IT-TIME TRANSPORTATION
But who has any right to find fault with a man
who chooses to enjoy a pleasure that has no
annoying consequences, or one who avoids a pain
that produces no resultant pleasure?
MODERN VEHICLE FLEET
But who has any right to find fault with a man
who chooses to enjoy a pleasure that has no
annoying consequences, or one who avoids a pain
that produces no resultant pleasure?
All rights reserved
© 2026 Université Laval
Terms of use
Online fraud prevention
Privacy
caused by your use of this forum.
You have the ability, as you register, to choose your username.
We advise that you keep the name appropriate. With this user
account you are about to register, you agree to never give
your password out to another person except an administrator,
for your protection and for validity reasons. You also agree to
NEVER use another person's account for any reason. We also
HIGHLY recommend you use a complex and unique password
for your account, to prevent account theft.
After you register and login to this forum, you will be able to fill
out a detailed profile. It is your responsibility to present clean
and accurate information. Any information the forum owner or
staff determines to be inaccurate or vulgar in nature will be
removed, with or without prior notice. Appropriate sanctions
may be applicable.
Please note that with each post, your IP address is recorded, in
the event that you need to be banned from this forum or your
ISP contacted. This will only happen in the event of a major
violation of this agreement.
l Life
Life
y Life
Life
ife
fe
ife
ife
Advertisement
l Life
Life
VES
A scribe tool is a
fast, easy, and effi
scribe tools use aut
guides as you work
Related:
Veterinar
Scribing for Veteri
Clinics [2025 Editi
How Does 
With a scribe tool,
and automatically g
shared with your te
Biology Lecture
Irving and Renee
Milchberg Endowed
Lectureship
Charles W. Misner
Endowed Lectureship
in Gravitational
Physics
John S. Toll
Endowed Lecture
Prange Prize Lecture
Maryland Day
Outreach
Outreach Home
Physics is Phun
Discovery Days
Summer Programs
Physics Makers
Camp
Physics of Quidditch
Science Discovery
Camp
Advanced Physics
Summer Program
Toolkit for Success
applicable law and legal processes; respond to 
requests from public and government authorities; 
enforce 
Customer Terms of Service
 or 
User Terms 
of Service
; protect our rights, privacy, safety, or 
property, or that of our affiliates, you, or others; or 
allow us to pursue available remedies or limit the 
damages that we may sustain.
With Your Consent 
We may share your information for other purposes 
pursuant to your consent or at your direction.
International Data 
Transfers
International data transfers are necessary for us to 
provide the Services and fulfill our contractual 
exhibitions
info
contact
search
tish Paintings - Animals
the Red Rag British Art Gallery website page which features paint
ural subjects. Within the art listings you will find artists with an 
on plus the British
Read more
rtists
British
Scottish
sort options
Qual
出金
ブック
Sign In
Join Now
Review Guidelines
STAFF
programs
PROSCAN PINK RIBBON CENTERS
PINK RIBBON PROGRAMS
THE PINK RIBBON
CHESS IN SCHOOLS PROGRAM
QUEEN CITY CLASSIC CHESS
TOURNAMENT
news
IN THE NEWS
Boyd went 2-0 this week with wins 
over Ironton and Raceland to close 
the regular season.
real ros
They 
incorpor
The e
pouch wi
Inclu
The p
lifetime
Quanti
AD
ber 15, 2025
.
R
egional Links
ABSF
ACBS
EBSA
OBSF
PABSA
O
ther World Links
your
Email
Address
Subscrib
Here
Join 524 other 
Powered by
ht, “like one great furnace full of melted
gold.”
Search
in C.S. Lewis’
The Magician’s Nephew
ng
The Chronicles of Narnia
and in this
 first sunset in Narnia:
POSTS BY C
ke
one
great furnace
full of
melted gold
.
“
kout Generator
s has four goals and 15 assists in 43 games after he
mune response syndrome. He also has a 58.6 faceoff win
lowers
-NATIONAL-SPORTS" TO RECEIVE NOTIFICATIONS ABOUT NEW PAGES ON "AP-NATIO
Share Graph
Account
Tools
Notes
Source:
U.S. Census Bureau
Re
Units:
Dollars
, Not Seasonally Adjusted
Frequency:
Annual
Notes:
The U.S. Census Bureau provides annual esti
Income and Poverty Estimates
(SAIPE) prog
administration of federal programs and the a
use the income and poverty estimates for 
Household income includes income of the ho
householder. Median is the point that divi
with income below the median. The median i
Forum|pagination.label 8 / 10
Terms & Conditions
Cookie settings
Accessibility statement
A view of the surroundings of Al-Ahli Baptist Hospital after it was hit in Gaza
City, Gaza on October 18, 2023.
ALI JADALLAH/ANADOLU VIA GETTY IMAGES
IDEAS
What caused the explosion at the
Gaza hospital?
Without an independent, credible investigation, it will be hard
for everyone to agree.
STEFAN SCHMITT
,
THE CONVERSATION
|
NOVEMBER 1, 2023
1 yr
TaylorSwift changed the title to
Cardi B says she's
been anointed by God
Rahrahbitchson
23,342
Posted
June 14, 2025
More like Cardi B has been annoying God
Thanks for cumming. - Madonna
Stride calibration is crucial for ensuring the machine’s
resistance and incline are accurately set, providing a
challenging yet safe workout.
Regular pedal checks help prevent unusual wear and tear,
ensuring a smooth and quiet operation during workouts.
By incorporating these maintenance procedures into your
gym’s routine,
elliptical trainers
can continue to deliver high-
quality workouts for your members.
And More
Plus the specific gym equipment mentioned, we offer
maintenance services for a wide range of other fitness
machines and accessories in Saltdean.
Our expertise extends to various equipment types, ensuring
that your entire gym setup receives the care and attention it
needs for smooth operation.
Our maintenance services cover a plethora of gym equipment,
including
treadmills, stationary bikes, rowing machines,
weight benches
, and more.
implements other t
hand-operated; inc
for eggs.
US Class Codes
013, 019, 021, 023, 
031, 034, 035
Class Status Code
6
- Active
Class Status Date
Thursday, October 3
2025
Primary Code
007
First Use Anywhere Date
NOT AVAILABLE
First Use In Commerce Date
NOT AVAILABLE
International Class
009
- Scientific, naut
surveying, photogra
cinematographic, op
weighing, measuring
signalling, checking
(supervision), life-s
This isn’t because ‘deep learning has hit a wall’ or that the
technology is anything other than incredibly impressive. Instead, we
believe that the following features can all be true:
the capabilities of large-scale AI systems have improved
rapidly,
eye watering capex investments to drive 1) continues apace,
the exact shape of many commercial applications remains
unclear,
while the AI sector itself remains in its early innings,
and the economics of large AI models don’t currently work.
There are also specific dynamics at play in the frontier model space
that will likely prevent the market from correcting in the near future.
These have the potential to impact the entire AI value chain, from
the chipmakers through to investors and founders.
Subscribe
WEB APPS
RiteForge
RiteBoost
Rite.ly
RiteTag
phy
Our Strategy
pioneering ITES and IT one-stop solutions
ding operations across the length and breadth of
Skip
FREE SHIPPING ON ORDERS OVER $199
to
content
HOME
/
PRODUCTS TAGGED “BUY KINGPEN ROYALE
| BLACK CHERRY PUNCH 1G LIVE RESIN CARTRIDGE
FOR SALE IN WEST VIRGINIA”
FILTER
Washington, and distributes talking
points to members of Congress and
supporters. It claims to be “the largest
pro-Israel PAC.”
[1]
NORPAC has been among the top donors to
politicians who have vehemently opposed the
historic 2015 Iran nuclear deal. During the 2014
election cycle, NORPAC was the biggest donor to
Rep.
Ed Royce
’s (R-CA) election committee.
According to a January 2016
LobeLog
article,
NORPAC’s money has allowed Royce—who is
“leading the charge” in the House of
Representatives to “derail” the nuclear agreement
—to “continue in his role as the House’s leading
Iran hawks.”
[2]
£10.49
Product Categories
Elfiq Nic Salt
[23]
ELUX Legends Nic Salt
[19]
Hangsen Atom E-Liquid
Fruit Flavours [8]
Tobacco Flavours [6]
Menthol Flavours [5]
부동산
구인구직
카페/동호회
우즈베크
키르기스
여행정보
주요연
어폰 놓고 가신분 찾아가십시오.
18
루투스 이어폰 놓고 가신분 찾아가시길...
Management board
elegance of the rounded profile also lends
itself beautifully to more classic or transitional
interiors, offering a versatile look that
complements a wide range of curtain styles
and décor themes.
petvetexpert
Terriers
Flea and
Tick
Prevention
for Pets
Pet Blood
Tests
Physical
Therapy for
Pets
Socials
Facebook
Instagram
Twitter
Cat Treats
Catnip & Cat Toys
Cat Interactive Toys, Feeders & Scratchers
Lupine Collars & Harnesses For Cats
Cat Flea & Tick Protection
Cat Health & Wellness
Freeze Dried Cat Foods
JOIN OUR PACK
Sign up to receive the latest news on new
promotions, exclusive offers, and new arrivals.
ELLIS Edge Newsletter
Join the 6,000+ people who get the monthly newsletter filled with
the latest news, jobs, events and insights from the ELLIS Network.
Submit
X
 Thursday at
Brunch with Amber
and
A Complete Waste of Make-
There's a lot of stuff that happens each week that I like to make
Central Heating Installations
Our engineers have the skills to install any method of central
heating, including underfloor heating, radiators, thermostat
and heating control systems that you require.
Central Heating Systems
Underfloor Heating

◆ WORK TO COMPLETE
Lay out the listing as a numbered list, one line per item and with blank lines left out, beginning at its first line and stopping after the line that contains "HIGHLY recommend you".

◆ ANSWER SPACE
1. IT-TIME TRANSPORTATION
2. But who has any right to find fault with a man
3. who chooses to enjoy a pleasure that has no
4. annoying consequences, or one who avoids a pain
5. that produces no resultant pleasure?
6. MODERN VEHICLE FLEET
7. But who has any right to find fault with a man
8. who chooses to enjoy a pleasure that has no
9. annoying consequences, or one who avoids a pain
10. that produces no resultant pleasure?
11. All rights reserved
12. © 2026 Université Laval
13. Terms of use
14. Online fraud prevention
15. Privacy
16. caused by your use of this forum.
17. You have the ability, as you register, to choose your username.
18. We advise that you keep the name appropriate. With this user
19. account you are about to register, you agree to never give
20. your password out to another person except an administrator,
21. for your protection and for validity reasons. You also agree to
22. NEVER use another person's account for any reason. We also
23. HIGHLY recommend you use a complex and unique password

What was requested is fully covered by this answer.